Hardware specific features such as clock skews [2, 8] or radiometric signatures [3, 17] were used to identify unauthorized access points and wireless cards. However, these features require precise measurement techniques or modification of the wireless monitor’s driver. Hence, we do not consider these techniques in detail in relation to our work.

Another related area of research investigates classification of application behavior rather than device classification. Alshammari and Zincir-Heywood [1] evaluated the performance of five learning algorithms in identifying SSH and Skype traffic using flow based features. Korczyński and Duda [9] identified Skype service flows from TLS encrypted traffic. AppScanner [16], was a framework that used bursts and flows in the network traffic to fingerprint Android apps (using Random Forest). Our work is partly motivated by these works which suggests that encrypted link layer traffic can also become a useful tool to detect the presence of certain type of services provided by the WiFi enabled devices, and such detection would not require any active access to network infrastructure.

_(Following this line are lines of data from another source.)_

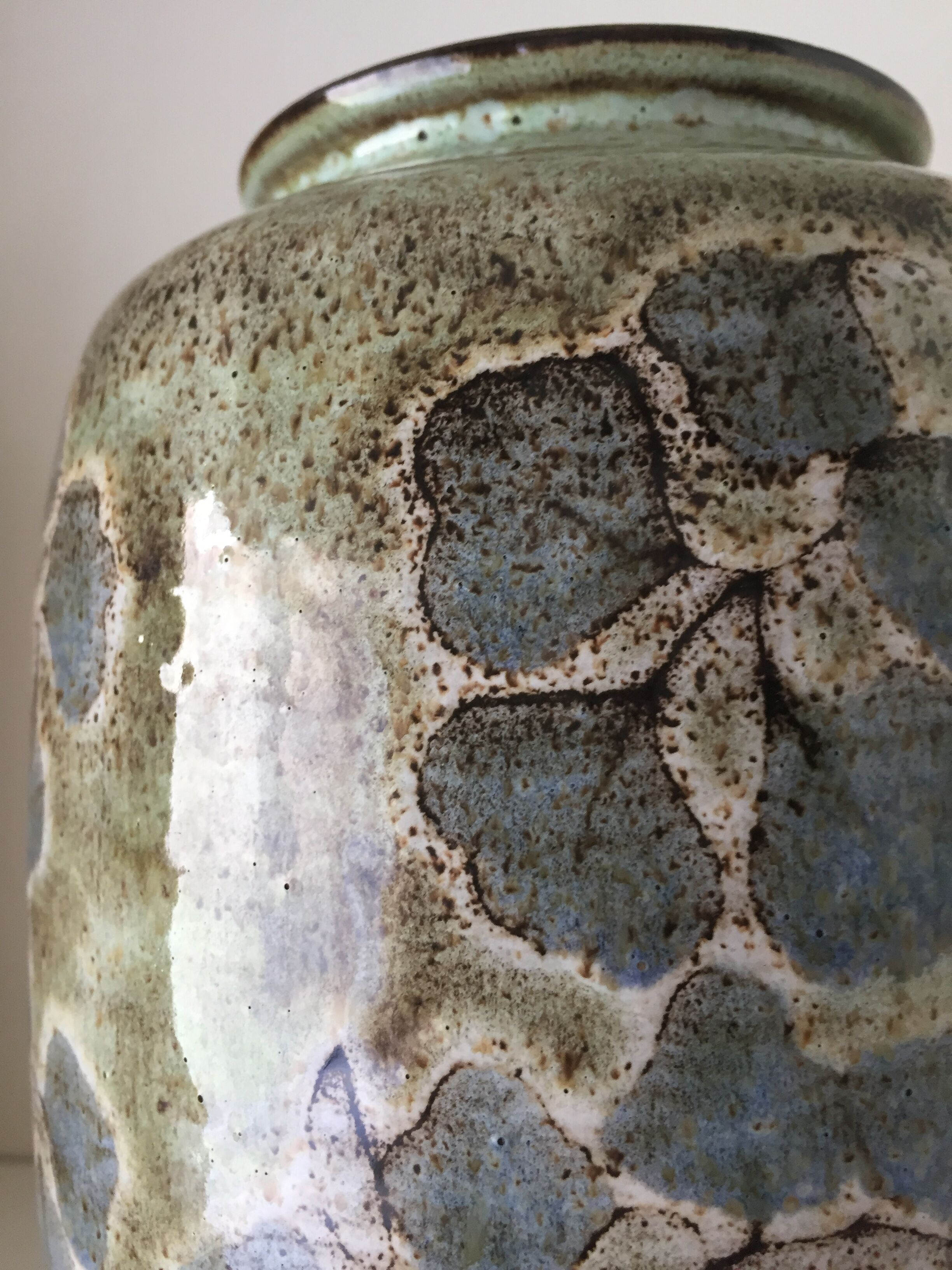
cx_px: 476
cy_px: 635
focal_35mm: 29
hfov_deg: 48.2
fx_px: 1063
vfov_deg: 61.7
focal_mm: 4.15
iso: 100
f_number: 2.2
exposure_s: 1/33
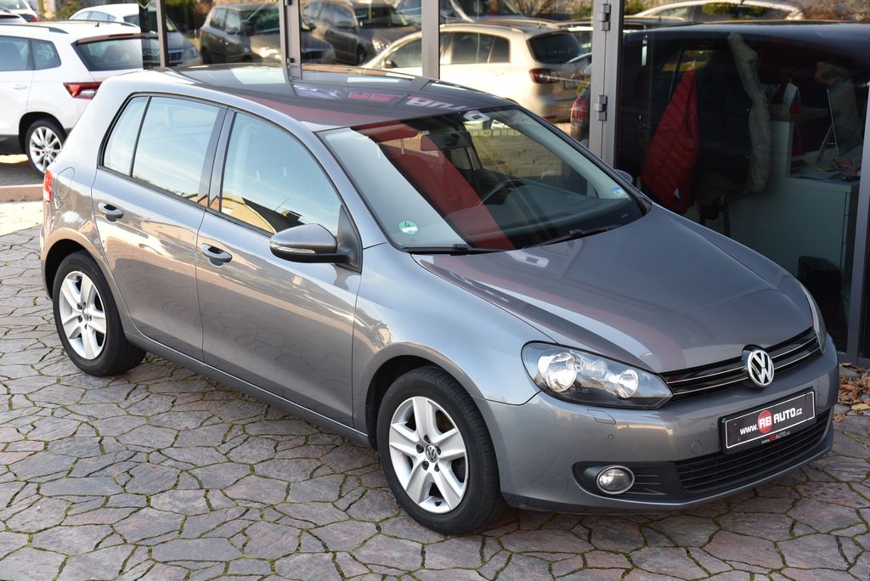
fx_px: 1499
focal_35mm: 62
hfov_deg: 32.4
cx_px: 435
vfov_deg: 21.9
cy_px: 290
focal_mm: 62
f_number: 5.6
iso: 500
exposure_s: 1/125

Zhang et al. [19] implemented a system to classify the type of online user activity based on link-layer traffic features such as the size distribution, direction, inter-arrival time and type of frames. They used SVM (Support Vector Machine) and RBFN (Radial Basis Function Network) algorithms to perform the classification. Wang et al. [18] employed similar techniques to detect apps used by a user on a smartphone by analyzing the link-layer traffic. They extracted features such as frame size, frame direction and frame inter-arrival time to train a Random Forest classifier and tested their implementation on 13 apps. [18, 19] are the most comparable to our work since we utilize a similar, though larger, set of features in our classification framework. In addition, we focus on classifying device types rather than user activity.

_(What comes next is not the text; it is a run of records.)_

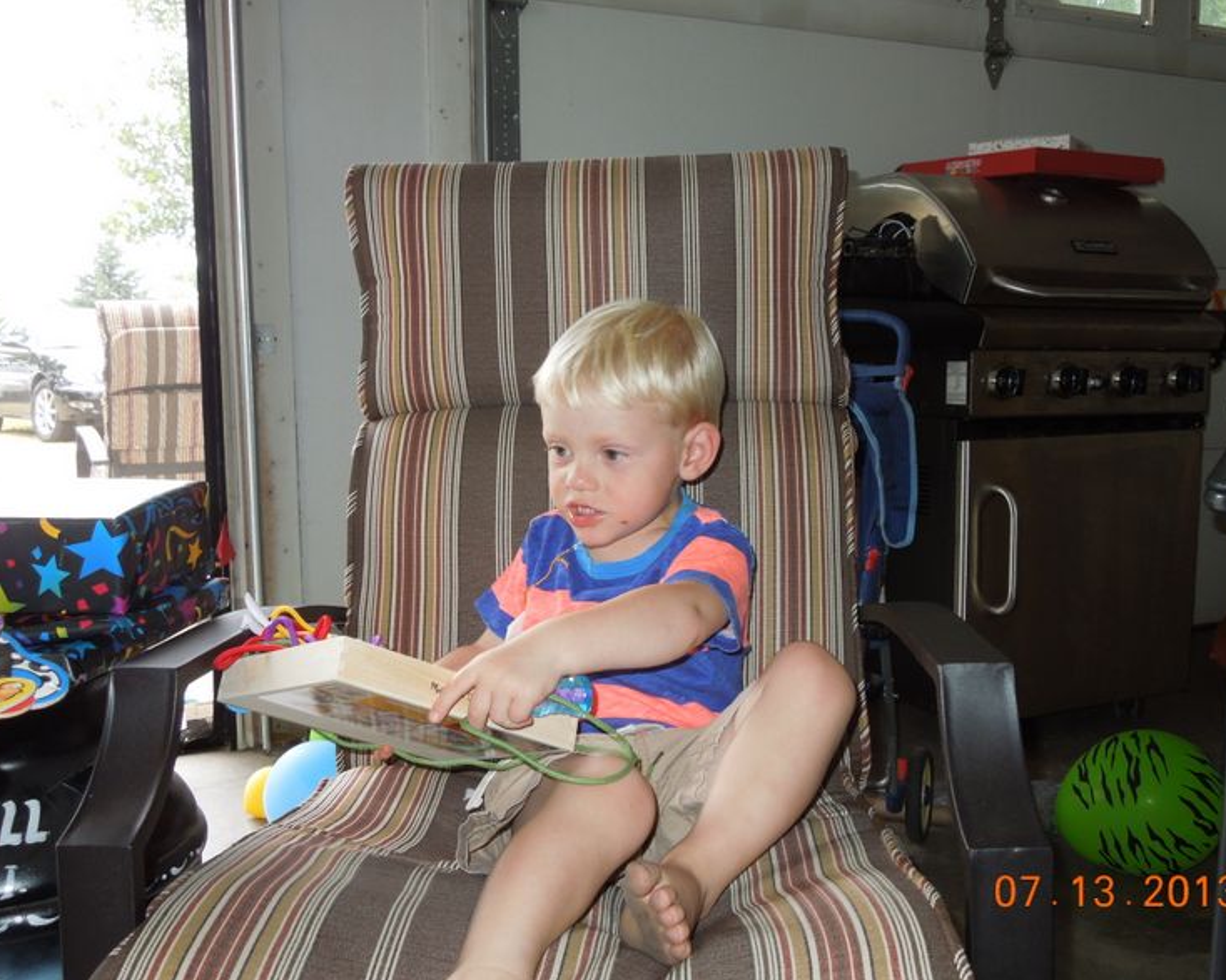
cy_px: 498
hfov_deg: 54.2
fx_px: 1197
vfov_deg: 44.5
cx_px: 630
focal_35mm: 33
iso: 200
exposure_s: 1/30
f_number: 3.6
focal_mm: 5.6
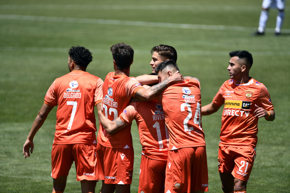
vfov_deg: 3.4
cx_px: 145
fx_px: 3222
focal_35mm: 400
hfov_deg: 5.2
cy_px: 96
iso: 200
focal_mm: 400
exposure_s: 1/1600
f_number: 4.5
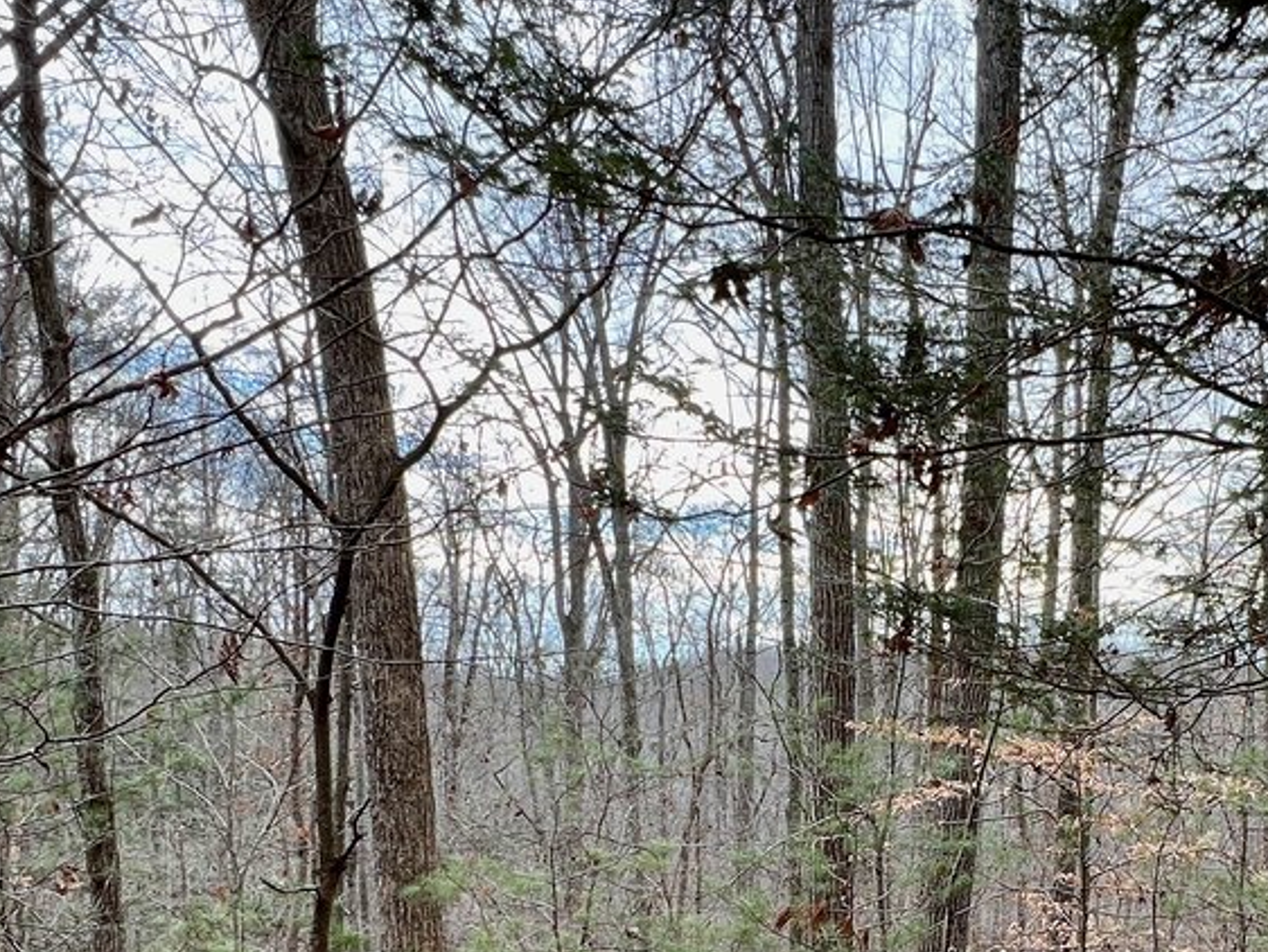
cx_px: 969
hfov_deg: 50.2
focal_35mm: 35
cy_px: 903
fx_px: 1283
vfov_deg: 37.3
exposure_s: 1/181
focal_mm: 1.57
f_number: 1.8
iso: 32
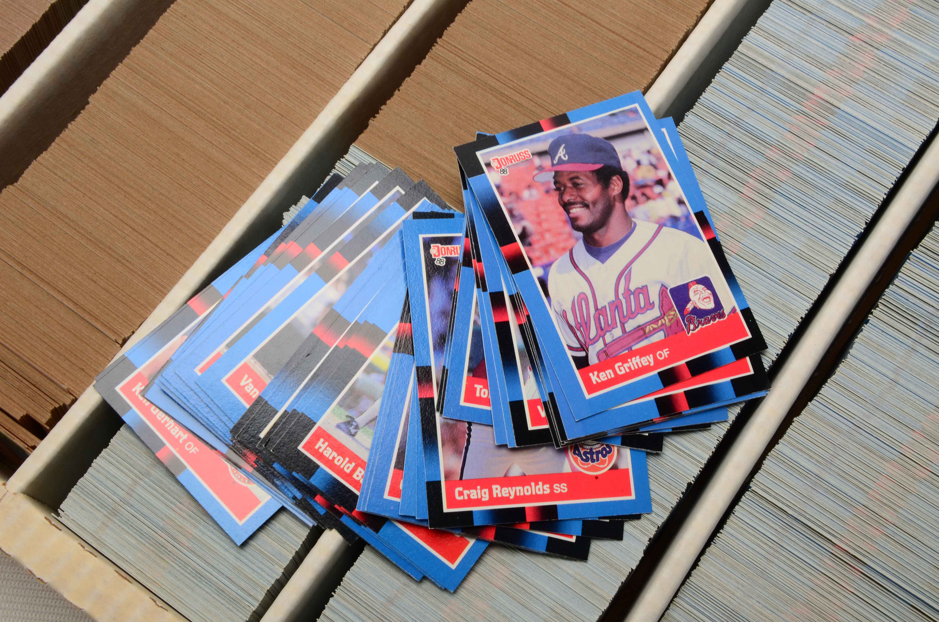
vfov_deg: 25.6
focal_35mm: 52
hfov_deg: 37.9
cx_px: 470
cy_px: 311
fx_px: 1367
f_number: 20
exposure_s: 1/160
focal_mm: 35
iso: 200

Relatively little work has been done so far in IoT device type classification. Miettinen et al. [11] developed the IoT SENTINEL, a system that could identify the type of IP-enabled devices connected to an IoT network and restrict traffic from those identified as vulnerable. Meidan et al. [10] introduced ProfilIoT, a system that analyzed TCP sessions to distinguish IoT and non-IoT devices and identify the device class. Both these works employed machine learning techniques to perform the classification. However, in contrast to our work, they look at wired network traffic and make use of higher layer traffic information for their classification. A comparison of the proposed framework, PrEDeC, and selected related work is shown in Table 10.

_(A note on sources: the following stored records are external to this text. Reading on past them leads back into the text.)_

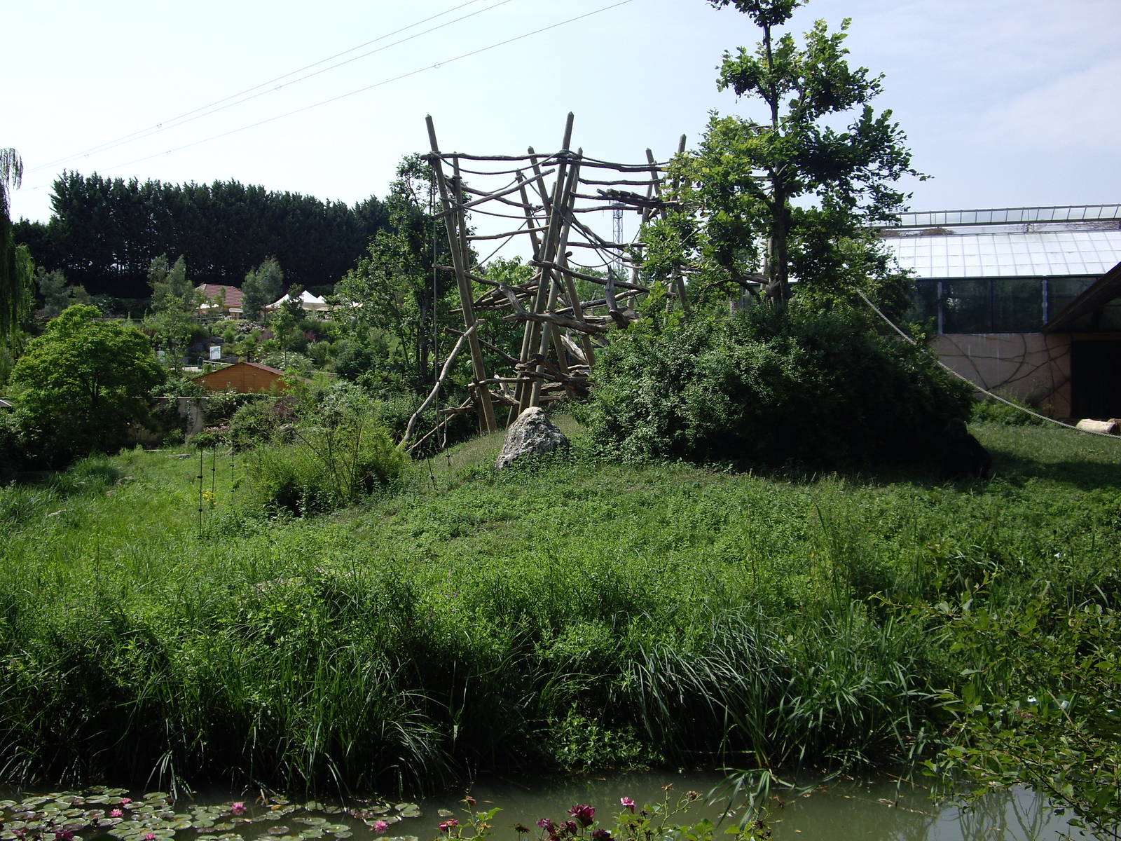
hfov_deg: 49.0
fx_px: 1231
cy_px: 420
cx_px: 560
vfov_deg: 37.7
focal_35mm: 38
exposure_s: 1/200
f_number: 5.6
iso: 50
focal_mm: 7.9
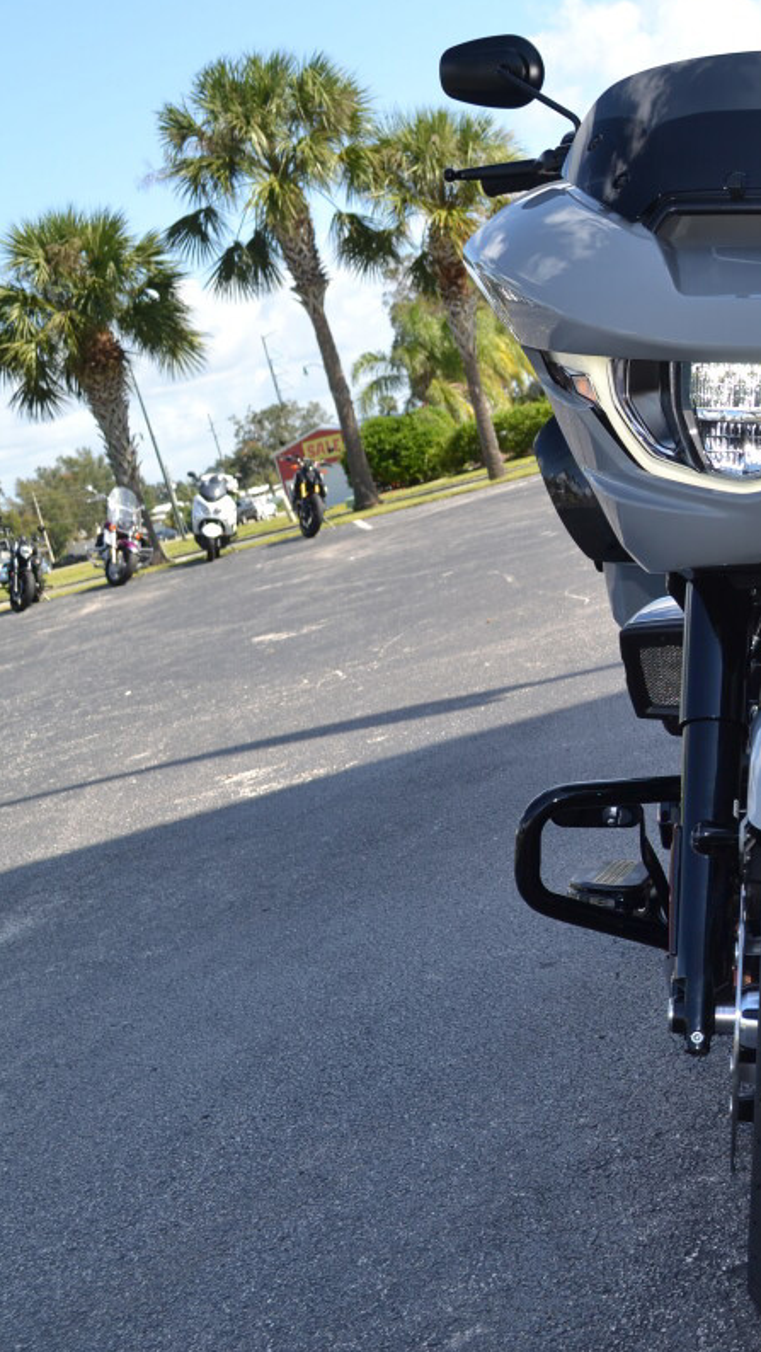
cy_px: 673
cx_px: 855
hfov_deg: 20.1
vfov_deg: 36.6
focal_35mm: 57
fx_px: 2043
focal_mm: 24
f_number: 6.3
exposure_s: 1/200
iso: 100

Table 10. PrEDeC features vs. related work.

8 Conclusion

In this paper, we designed PrEDeC, a framework that allows an attacker to classify device types using encrypted link-layer WiFi traffic obtained by passive eavesdropping with COTS radios. We extracted 853 features from the WiFi frames based on properties such as size, timing and type. We optimized them to a set of 49 features and evaluated three well-known machine learning algorithms: Decision Tree, Random Forest and Support Vector Machine, to classify devices. We evaluated the performance of our classifier using a data set collected in our lab environment of three different traffic scenarios, totaling about 48 h and 5.2 million frames. Our results showed that an accuracy of about 95% can be achieved using the Random Forest classifier. Our investigation revealed that an average of 3300 packets and an observation window size of about 1200s to sniff them are needed to build effective signatures to achieve this accuracy in our scenarios. It is observed that this estimation can vary significantly depending on the status of the devices present in the target network, and further investigation in this direction is planned as a future work. Finally, we have tested our classifier in an open and uncontrolled university area, and we are successful in detecting devices like laptops, smartphones and desktop computers in high numbers. However, our analysis in this case shows that it requires a larger number of devices of certain types like smart lights and cameras to achieve more precise classification.